One last thing! Although your external users can now stream your library by logging in to the the Plex web UI at https://plex.your-domain.com, using Plex apps will not work until you do the following:

  1. On the Plex web UI, go to Settings by clicking on the wrench icon at the top-left.

  2. On the sidebar, scroll down to Settings and click Network.

  3. Next to Secure connections, choose Preferred from the downdown menu.

  4. (Optional) Scroll down and enable the checkbox for Treat WAN IP as LAN Bandwitdh.

  5. Make sure to leave disabled the checkbox for Enable Relay.

  6. Under Custom server access URLs type in your tunnel URL, e.g. https://plex.your-domain.com (Make sure to include the HTTPS!)

  7. At the bottom of the page, click the Save changes button.

Now your external users can access your library through their Plex apps too.

Potential alternatives

There’s always multiple ways to do things, and said I explained at the start, this method of sharing your Plex library may not be best.
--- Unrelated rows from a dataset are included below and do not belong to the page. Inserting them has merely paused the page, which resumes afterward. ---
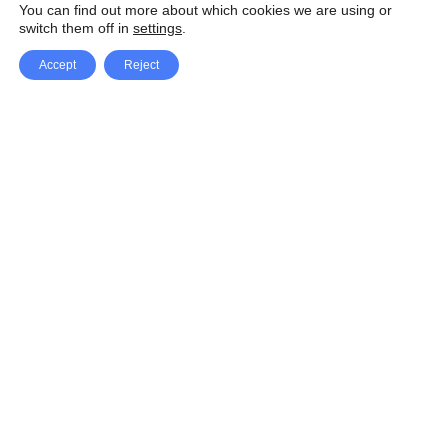
You can find out more about which cookies we are using or
switch them off in
settings
.
Accept
Reject
Facebook
X Network
A
u
Instagram
Youtube
d
i
Pinterest
o
P
l
a
y
e
SpeedLux brings you the latest automotive
r
news and reviews, tips and tricks, repair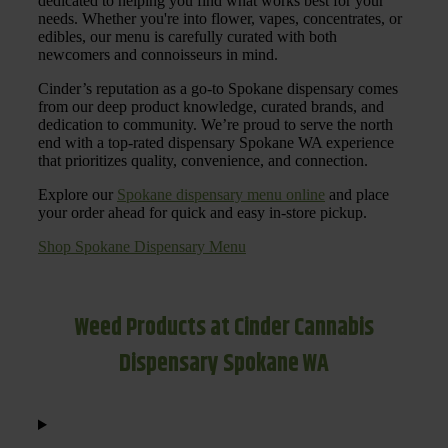
dedicated to helping you find what works best for your
needs. Whether you're into flower, vapes, concentrates, or
edibles, our menu is carefully curated with both
newcomers and connoisseurs in mind.
Cinder’s reputation as a go-to Spokane dispensary comes
from our deep product knowledge, curated brands, and
dedication to community. We’re proud to serve the north
end with a top-rated dispensary Spokane WA experience
that prioritizes quality, convenience, and connection.
Explore our
Spokane dispensary menu online
and place
your order ahead for quick and easy in-store pickup.
Shop Spokane Dispensary Menu
Weed Products at Cinder Cannabis
Dispensary Spokane WA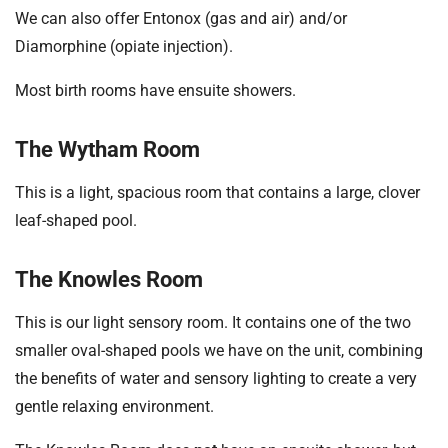
We can also offer Entonox (gas and air) and/or
Diamorphine (opiate injection).
Most birth rooms have ensuite showers.
The Wytham Room
This is a light, spacious room that contains a large, clover
leaf-shaped pool.
The Knowles Room
This is our light sensory room. It contains one of the two
smaller oval-shaped pools we have on the unit, combining
the benefits of water and sensory lighting to create a very
gentle relaxing environment.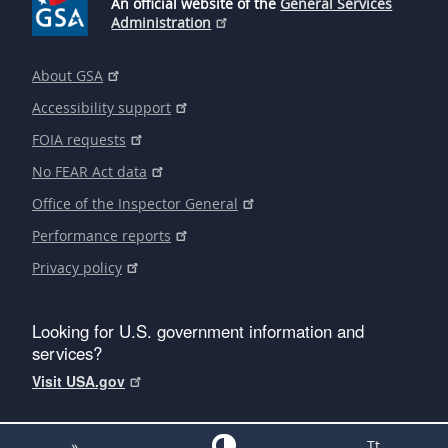
An official website of the
General Services
Administration
About GSA
Accessibility support
FOIA requests
No FEAR Act data
Office of the Inspector General
Performance reports
Privacy policy
Looking for U.S. government information and
services?
Visit USA.gov
»
Tt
It’s just what works for me, for now, so I figured I’d share it for others to try out. Some other alternatives that I’ve read about, but have not tried myself:

  • Tailscale, a Wireguard-based overlay network for connecting devices across different networks. As I mentioned at the top of this article, I chose to use Tailscale with a free Oracle VM to expose Plex and strongly suggest it to anyone!

  • Zero Tier: I have not used it myself, but Zero Tier is a similar product to Tailscale for similar use cases, namely securely connecting to your network from outside. I have read of people using it to access Plex remotely, but it requires each external user to run Zero Tier. (Just like Tailscale.)

  • Zrok: A newer kid on the block, free to self-host. I’ve read enough to know that you can use it for secure peer-to-peer connections and use tunnels for public sharing, but no idea how it would work with Plex. I did find this blog post from December 2022 about using a component of OpenZiti called BrowZer to remotely access Plex, but it seems they have not written anything further about this possible use case since then.

  • Some others I’ve heard of, but have not touched or read about include Ngrok, Netmaker and Netbird.